The Supreme Court backed a Metropolitan Police Department officer Monday in a case that goes to the heart of when a police officer has enough reason to detain a suspect.
The justices said in an unsigned opinion the officer was justified in stopping and arresting a juvenile he spotted after he was called out for a report of a suspicious vehicle.
When the officer showed up, the boy’s friends ran from the car while the boy began backing up his vehicle with the back door still open.
All of that was suspicious enough to give the officer a reason to investigate, the justices said, overturning the D.C. Court of Appeals, which had ruled against the officer.
The justices said the lower court had sliced and diced the facts, ignoring the friends’ quick flight from the car and the initial call-out for a suspicious vehicle.
“Based on everything the officer observed on the night in question, he drew the ‘commonsense inference’ that all three people in the car — including the driver — were trying to hide wrongdoing from the police,” the court ruled.
The justices said it may be tough for judges to “slosh” through the facts of each case, but they must do that as they make judgments.
Justice Sonia Sotomayor, an Obama appointee, said she would have refused to hear the case.
And Justice Ketanji Brown, a Biden appointee, dissented from Monday’s decision, saying she thought the District’s appeals court got it right.

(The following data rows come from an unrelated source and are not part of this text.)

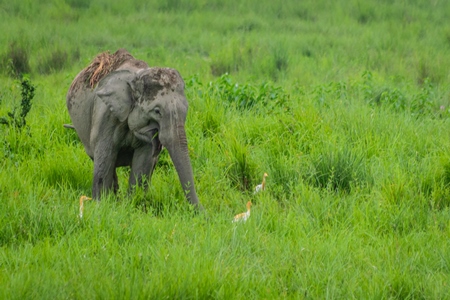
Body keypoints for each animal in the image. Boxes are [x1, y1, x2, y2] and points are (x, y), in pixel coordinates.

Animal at [66, 48, 201, 209]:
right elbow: (105, 156)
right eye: (157, 111)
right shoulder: (106, 114)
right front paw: (102, 204)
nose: (203, 213)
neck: (136, 78)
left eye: (186, 110)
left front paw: (132, 204)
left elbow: (143, 161)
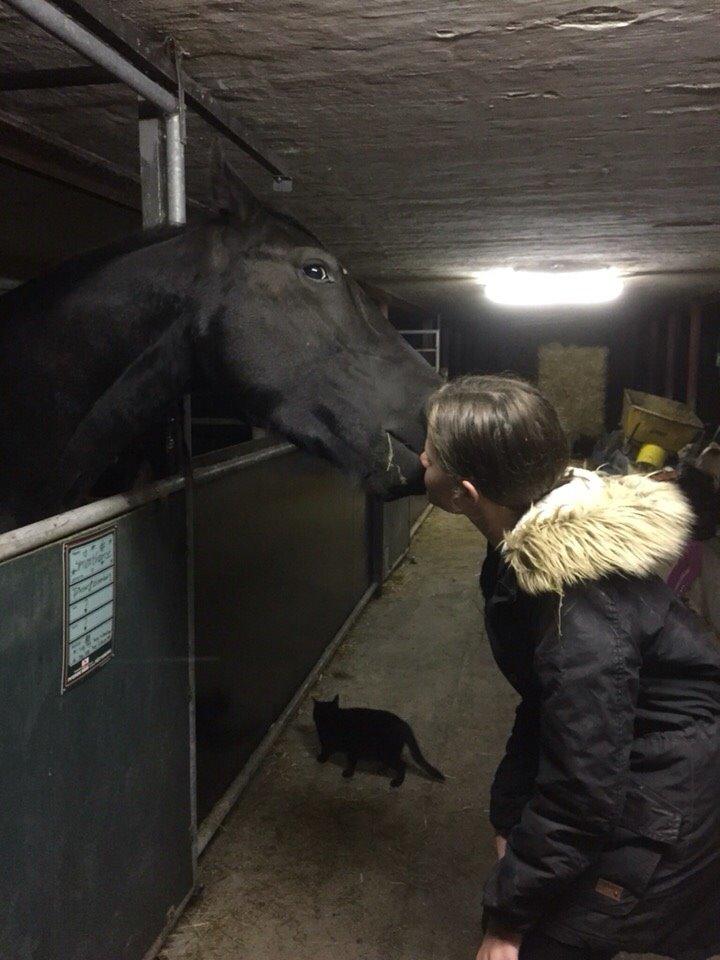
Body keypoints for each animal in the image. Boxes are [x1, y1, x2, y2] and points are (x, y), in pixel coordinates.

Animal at [314, 696, 448, 788]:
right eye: (320, 714)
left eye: (332, 713)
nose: (326, 721)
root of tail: (403, 723)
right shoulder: (329, 743)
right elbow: (329, 751)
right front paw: (323, 758)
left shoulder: (351, 749)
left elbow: (349, 762)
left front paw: (347, 772)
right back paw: (382, 769)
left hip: (387, 753)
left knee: (402, 765)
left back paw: (397, 782)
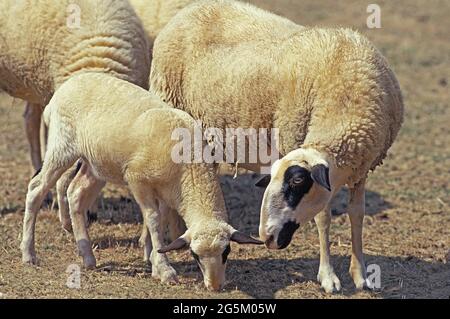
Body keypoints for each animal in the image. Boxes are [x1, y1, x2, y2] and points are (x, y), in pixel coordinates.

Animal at [22, 73, 264, 292]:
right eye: (194, 255)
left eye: (226, 252)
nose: (214, 287)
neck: (190, 167)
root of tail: (64, 88)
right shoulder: (137, 180)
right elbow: (154, 218)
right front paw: (165, 270)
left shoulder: (167, 191)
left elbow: (160, 218)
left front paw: (153, 259)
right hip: (62, 147)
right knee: (36, 189)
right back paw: (28, 253)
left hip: (97, 163)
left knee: (75, 193)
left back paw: (87, 256)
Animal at [150, 0, 404, 296]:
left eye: (296, 182)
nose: (266, 236)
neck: (346, 101)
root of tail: (188, 11)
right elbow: (324, 218)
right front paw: (328, 277)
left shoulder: (361, 169)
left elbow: (357, 215)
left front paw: (360, 274)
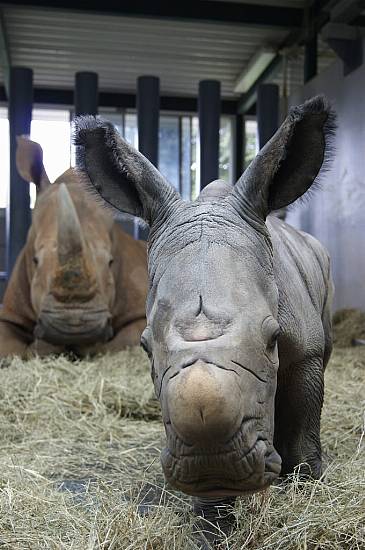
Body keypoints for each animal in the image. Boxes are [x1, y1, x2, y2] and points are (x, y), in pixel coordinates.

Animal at [0, 136, 148, 360]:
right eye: (35, 260)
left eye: (111, 262)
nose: (74, 327)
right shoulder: (10, 312)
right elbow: (7, 345)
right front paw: (43, 347)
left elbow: (123, 340)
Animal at [75, 96, 334, 540]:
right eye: (145, 348)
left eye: (273, 339)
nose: (218, 464)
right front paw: (212, 525)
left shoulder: (307, 351)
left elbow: (303, 421)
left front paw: (307, 488)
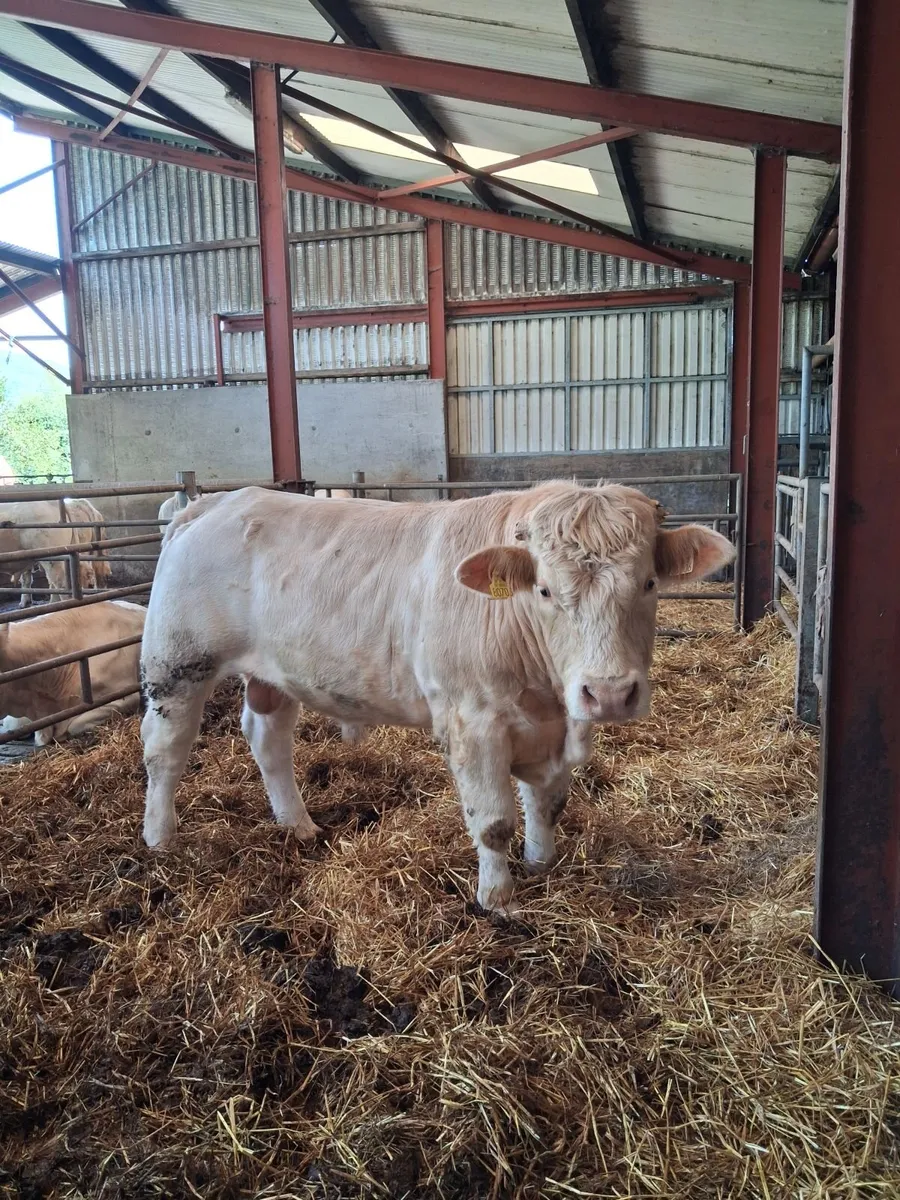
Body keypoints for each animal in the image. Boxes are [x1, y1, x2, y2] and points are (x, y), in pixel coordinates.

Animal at [139, 483, 734, 913]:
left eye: (650, 584)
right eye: (544, 590)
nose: (608, 693)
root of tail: (214, 501)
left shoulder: (555, 727)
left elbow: (548, 802)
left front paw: (542, 864)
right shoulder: (473, 722)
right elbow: (493, 820)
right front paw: (497, 900)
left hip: (274, 673)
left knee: (269, 740)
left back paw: (298, 825)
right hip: (176, 664)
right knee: (165, 750)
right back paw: (160, 838)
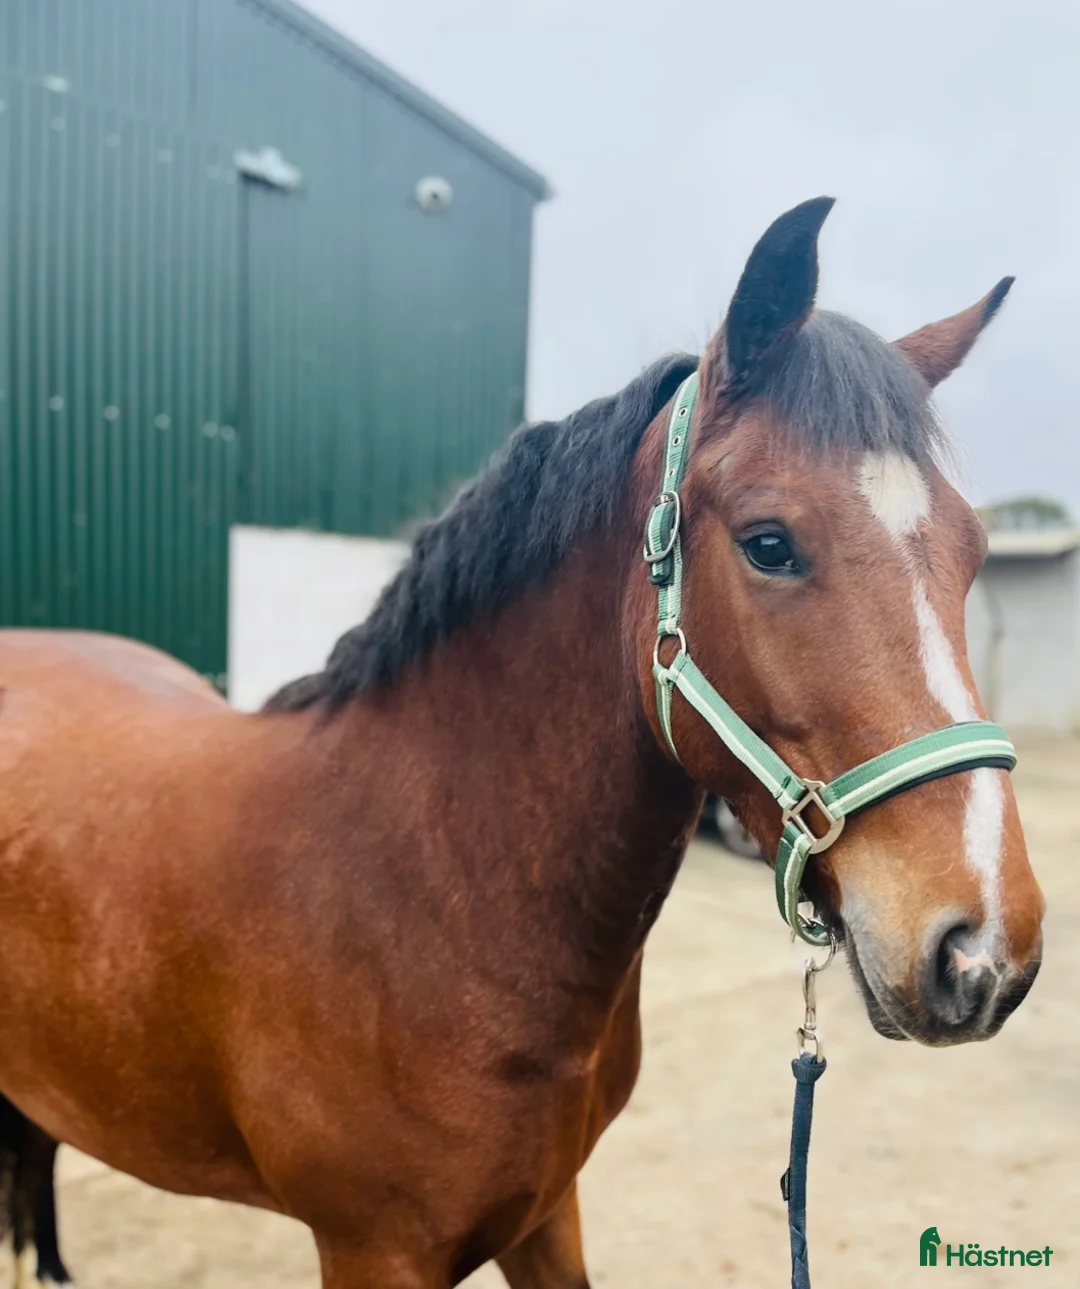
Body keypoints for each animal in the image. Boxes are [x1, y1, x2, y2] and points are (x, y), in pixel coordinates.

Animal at [0, 197, 1044, 1287]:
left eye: (973, 552)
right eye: (769, 543)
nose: (984, 948)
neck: (429, 892)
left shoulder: (548, 1211)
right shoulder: (373, 1249)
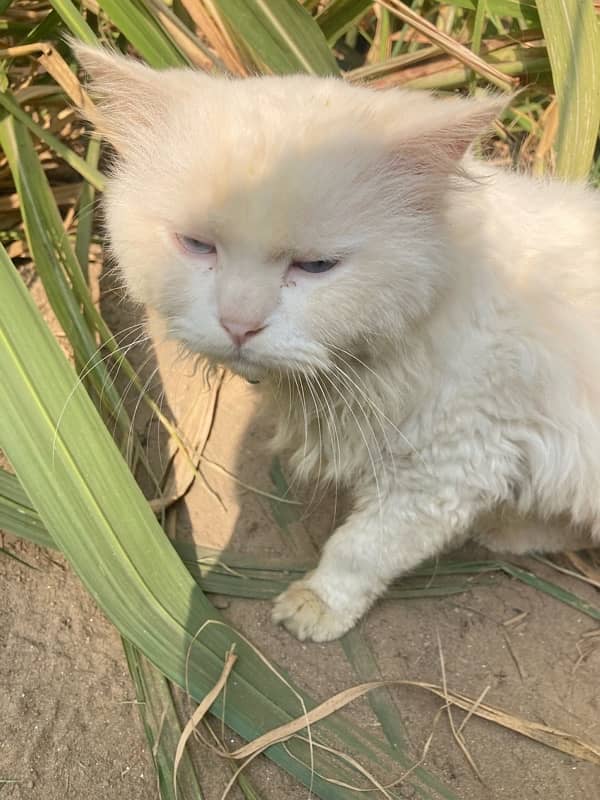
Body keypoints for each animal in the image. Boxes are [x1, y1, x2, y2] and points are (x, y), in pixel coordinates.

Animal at [74, 45, 600, 644]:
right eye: (197, 245)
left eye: (317, 266)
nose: (239, 324)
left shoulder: (445, 466)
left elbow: (362, 549)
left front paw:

She said the lower judges did appear to engage with the facts properly and just came to a different conclusion.
“Even if I would have assigned more heft to a particular fact in my own first-instance assessment, I would not word-smith a lower court in this fashion,” Justice Brown wrote.
The case involved Officer Clifford Vanterpool, who was called out at 2 a.m. for the report of a suspicious vehicle. When he arrived, he saw two people flee from a car, then the driver, a juvenile identified in court as RW, start to back up.
Officer Vanterpool used his vehicle to block the car, drew his gun and ordered RW to put his hands up.
“On the facts of this case, Officer Vanterpool clearly had reasonable suspicion to stop R.W. Already on alert from the late-night dispatch call about a suspicious vehicle, the officer observed every person in R.W.’s car respond strangely to an approaching police car,” the court’s majority said.